Through Thick and Thin

 

 

"The people I was eating with had four different first languages, and nine were not born in the United States.

One is severely retarded; two are currently homeless.

The oldest was born in the first decade of the century, the youngest in its last decade.

Some of the adults
did not finish high school, and there were two with Ph.Ds.

But as we ate and gave thanks, those distinctions did not divide…"

 


Magazine
Winter/Spring 2001

Thanksgiving


by Bill Cook ’66
Geneseo, New York

I cooked my first Thanksgiving dinner in 1982. It was the year that I adopted my first son, who was 16 at the time. I knew that I didn't have very long to establish some family traditions, and I decided that one of them would be a turkey dinner with family and a few friends. Those friends were from Geneseo, temporarily living in Washington; and the family was Paul and I. I had done my shopping and was looking forward to this first Thanksgiving dinner in my home. Then, two days before the holiday, my friends called to say that they had to stay in Washington. So I had all the fixings for a feast, and there were only two of us.

Then I had an idea. Since Paul had had a very tough life, I thought it would be good for him to share Thanksgiving with some folks less fortunate than he. I called a friend of mine in Rochester who worked with refugees and asked if she knew a family that would like to come to my house for Thanksgiving. She suggested that I invite the Pao family, recently arrived from Cambodia. So Paul and I drove to Rochester on Thanksgiving Day to pick up four members of the Pao family. We returned to Geneseo with seven! Of the seven, only two spoke English. This was their first Thanksgiving in America, having barely escaped the "killing fields" of their native country.

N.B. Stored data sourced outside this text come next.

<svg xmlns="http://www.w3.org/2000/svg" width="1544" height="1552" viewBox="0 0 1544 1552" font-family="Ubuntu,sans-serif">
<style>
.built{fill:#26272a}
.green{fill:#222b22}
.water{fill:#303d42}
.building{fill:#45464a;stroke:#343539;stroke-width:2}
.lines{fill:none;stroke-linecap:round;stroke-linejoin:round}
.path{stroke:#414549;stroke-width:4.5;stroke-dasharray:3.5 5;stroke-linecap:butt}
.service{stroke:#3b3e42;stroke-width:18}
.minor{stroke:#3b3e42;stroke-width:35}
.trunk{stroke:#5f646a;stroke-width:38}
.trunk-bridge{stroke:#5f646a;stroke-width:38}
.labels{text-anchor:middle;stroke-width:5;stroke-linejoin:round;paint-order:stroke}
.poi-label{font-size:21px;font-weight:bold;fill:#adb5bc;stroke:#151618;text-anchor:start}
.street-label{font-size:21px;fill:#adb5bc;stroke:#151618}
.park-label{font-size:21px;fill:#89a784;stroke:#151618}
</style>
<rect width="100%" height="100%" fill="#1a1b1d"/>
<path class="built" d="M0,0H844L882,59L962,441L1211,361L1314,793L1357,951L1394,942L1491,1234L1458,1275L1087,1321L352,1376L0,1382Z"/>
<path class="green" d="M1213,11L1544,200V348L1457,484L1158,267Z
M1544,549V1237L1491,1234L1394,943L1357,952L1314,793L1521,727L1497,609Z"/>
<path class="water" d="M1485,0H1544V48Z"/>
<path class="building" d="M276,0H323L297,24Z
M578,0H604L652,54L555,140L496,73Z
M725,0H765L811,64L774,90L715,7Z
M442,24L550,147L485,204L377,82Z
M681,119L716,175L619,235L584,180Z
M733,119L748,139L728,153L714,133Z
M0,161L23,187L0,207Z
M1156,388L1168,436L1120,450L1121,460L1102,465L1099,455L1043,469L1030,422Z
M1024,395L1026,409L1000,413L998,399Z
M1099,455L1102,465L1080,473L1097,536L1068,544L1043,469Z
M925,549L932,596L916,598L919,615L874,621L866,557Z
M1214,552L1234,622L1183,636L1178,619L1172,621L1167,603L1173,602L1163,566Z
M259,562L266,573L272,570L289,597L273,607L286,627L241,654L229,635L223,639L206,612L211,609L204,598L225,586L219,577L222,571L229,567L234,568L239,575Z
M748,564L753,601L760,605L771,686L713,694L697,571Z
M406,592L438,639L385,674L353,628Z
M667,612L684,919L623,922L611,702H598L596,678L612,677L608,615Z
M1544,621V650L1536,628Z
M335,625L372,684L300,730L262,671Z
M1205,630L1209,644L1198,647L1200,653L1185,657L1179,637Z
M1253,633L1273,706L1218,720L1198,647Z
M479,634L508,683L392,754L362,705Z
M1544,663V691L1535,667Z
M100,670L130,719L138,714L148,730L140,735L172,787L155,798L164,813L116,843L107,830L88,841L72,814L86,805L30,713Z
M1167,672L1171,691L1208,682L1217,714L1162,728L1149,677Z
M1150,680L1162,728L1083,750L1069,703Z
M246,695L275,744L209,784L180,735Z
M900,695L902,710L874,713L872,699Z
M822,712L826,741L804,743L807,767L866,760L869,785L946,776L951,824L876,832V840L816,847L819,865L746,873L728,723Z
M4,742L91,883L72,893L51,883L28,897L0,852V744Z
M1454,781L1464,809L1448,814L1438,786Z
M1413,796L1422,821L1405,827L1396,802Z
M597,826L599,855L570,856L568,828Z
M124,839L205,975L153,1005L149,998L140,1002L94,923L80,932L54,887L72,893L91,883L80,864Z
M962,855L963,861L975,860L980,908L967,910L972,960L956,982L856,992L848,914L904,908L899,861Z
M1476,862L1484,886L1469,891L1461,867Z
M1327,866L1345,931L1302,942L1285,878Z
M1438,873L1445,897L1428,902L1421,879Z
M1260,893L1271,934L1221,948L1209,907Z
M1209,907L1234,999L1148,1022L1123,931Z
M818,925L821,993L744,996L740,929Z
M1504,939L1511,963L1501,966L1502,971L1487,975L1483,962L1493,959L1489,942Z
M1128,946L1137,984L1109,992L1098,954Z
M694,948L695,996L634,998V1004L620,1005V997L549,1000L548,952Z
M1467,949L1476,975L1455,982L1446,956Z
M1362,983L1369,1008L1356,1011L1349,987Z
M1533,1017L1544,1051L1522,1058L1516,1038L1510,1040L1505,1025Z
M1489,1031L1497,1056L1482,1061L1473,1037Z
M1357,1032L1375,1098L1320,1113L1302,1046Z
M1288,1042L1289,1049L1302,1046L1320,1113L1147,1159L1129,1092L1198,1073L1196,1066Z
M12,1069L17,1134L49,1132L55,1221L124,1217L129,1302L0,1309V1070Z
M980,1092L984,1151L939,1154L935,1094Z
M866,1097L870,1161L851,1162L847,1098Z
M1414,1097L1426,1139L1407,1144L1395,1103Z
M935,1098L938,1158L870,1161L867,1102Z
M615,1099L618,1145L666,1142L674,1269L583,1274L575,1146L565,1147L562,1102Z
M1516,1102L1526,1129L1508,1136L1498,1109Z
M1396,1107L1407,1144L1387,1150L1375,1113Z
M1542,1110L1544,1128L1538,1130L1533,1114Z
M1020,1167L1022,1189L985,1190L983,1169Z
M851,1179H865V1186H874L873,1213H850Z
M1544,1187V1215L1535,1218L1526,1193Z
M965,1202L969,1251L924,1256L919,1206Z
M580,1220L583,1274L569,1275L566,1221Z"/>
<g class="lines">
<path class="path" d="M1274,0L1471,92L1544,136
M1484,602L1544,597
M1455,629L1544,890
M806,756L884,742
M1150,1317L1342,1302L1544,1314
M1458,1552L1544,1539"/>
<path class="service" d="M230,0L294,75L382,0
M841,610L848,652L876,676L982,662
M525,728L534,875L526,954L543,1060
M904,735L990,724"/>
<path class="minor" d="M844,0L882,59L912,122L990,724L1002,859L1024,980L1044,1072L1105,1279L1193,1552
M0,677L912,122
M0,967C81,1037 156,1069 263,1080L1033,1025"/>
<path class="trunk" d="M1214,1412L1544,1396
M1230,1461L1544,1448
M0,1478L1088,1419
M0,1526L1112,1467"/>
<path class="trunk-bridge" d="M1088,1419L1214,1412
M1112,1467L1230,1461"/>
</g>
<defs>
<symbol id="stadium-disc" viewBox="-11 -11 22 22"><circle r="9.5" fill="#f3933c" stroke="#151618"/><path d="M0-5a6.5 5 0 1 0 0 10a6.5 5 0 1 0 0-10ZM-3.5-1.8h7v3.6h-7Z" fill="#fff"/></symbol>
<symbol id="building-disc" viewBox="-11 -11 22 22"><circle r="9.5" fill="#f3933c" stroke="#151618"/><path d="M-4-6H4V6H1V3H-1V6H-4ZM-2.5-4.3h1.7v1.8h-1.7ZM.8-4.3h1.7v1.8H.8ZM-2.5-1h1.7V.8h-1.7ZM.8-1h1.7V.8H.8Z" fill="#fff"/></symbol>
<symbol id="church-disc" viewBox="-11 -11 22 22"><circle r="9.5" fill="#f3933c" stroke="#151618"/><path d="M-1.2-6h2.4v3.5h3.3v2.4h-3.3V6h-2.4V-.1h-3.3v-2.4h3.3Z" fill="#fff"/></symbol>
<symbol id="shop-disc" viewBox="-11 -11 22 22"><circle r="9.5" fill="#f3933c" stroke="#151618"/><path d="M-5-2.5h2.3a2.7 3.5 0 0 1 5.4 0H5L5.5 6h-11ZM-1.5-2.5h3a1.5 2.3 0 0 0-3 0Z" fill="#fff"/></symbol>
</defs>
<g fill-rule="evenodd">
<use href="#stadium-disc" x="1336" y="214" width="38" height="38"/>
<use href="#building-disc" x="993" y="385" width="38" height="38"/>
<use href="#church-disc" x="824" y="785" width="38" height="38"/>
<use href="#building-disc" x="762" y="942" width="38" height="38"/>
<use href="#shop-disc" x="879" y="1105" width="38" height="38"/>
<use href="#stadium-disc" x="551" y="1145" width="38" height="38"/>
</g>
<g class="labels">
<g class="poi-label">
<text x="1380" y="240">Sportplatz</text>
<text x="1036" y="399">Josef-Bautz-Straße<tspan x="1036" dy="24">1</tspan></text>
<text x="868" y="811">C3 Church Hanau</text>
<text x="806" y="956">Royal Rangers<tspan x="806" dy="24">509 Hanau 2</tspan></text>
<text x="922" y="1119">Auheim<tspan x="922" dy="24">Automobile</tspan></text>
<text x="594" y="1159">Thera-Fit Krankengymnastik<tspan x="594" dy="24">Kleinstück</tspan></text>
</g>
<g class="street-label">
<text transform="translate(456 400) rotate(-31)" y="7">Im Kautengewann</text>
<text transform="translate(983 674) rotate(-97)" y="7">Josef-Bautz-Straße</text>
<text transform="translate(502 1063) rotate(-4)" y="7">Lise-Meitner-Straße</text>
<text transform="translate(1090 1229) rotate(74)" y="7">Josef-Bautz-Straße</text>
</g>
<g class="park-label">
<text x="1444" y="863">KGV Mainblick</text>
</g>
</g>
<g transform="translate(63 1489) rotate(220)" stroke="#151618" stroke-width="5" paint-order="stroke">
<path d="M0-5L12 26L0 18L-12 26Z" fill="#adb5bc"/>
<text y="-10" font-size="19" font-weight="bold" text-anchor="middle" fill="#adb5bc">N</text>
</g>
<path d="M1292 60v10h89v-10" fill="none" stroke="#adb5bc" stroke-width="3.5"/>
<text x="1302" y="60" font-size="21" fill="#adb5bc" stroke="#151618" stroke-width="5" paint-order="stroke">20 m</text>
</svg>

In some ways, this was my favorite Thanksgiving because I knew how much I had to be thankful for. Paul had been separated from his violent mother when he was five and never saw her again. Yet he was not legally freed for adoption till age 14, and by then he was not regarded as very adoptable because he had done some pretty bad things. Since he was a blond kid from Indiana and I had once been a blond kid from Indiana, the old medievel refrain "there but for the grace of God go I" was constantly on my mind.

The Pao family had escaped death only because the person who was supposed to kill them let them go because he had known Mr. Pao when they were younger. The family once had on a dead snake to eat, and they had to conceal it in a bucket of dirt so some other starving people wouldn't kill them for it. They had lived in sub-human conditions in a refugee camp in Thailand before getting their opportunity to come to the United States. These were gentle people despite the horrors and indignities they had experienced. They were humble, willing to do any work in order to earn a living, and yet they had a dignity that could not be missed. Though they have moved to Providence, Rhode Island since our Thanksgivings together, the Pao family and I remain friends. And a few years ago, when Paul was having difficult times and needed a place to live and work, they took him in.

The next year, Thanksgiving included my second son, Gualberto, as well as the Pao family. But it was a troublesome day because it began with a visit to Paul in the Livingston County Jail, where he was being held for criminal trespass. Somehow, I had thought that adopting Paul and providing him with a stable and loving home would magically erase an unimaginable number of hurts and rejections that he had experienced. I was wrong.

In 1986, my Thanksgiving table was enlarged to make room for a Vietnamese mother and her American son, whom my church had settled in Geneseo. In 1988, I added my third son, Angel, to our table.

Three years later, I added a second table. My mom had moved to Geneseo after my dad's death, and I had become close to a Vietnamese family with 11 children who had settled in Geneseo. Not all 13 came for dinner, but nevertheless we were too many to sit around one dinner table.

In the next few years there were further additions and occasional subtractions. Some of the boys' girlfriends came and went, a young man from Puerto Rico whose family I knew came during his college years, the Pao family moved away, several new faculty colleagues from the college joined us, and other young people called my house home.

Last week, we had dinner for 23 people. There were two who had never eaten Thanksgiving dinner with us, in addition to most of the regulars. What made it special for me was that all three of my sons were home. We had not all been together since 1988, and the three of them have not always gotten along well. I'm not they would get along well today if they were together for a long time. But for a day, there was cordiality between them.

As I was serving food at the two large tables, it occurred to me how genuinely American our celebration was. There were Catholics and Protestants and Buddhists and people of no religious faith. The people I was eating with had four different first languages (English, Vietnamese, Spanish, and Korean), and nine were not born in the United States. One is severely retarded; two are currently homeless. The oldest was born in the first decade of the century, the youngest in its last decade. Some of the adults did not finish high school, and there were two with Ph.Ds. But as we ate and gave thanks, those distinctions did not divide and there was no hierarchy. Do I have a lot to be thankful for!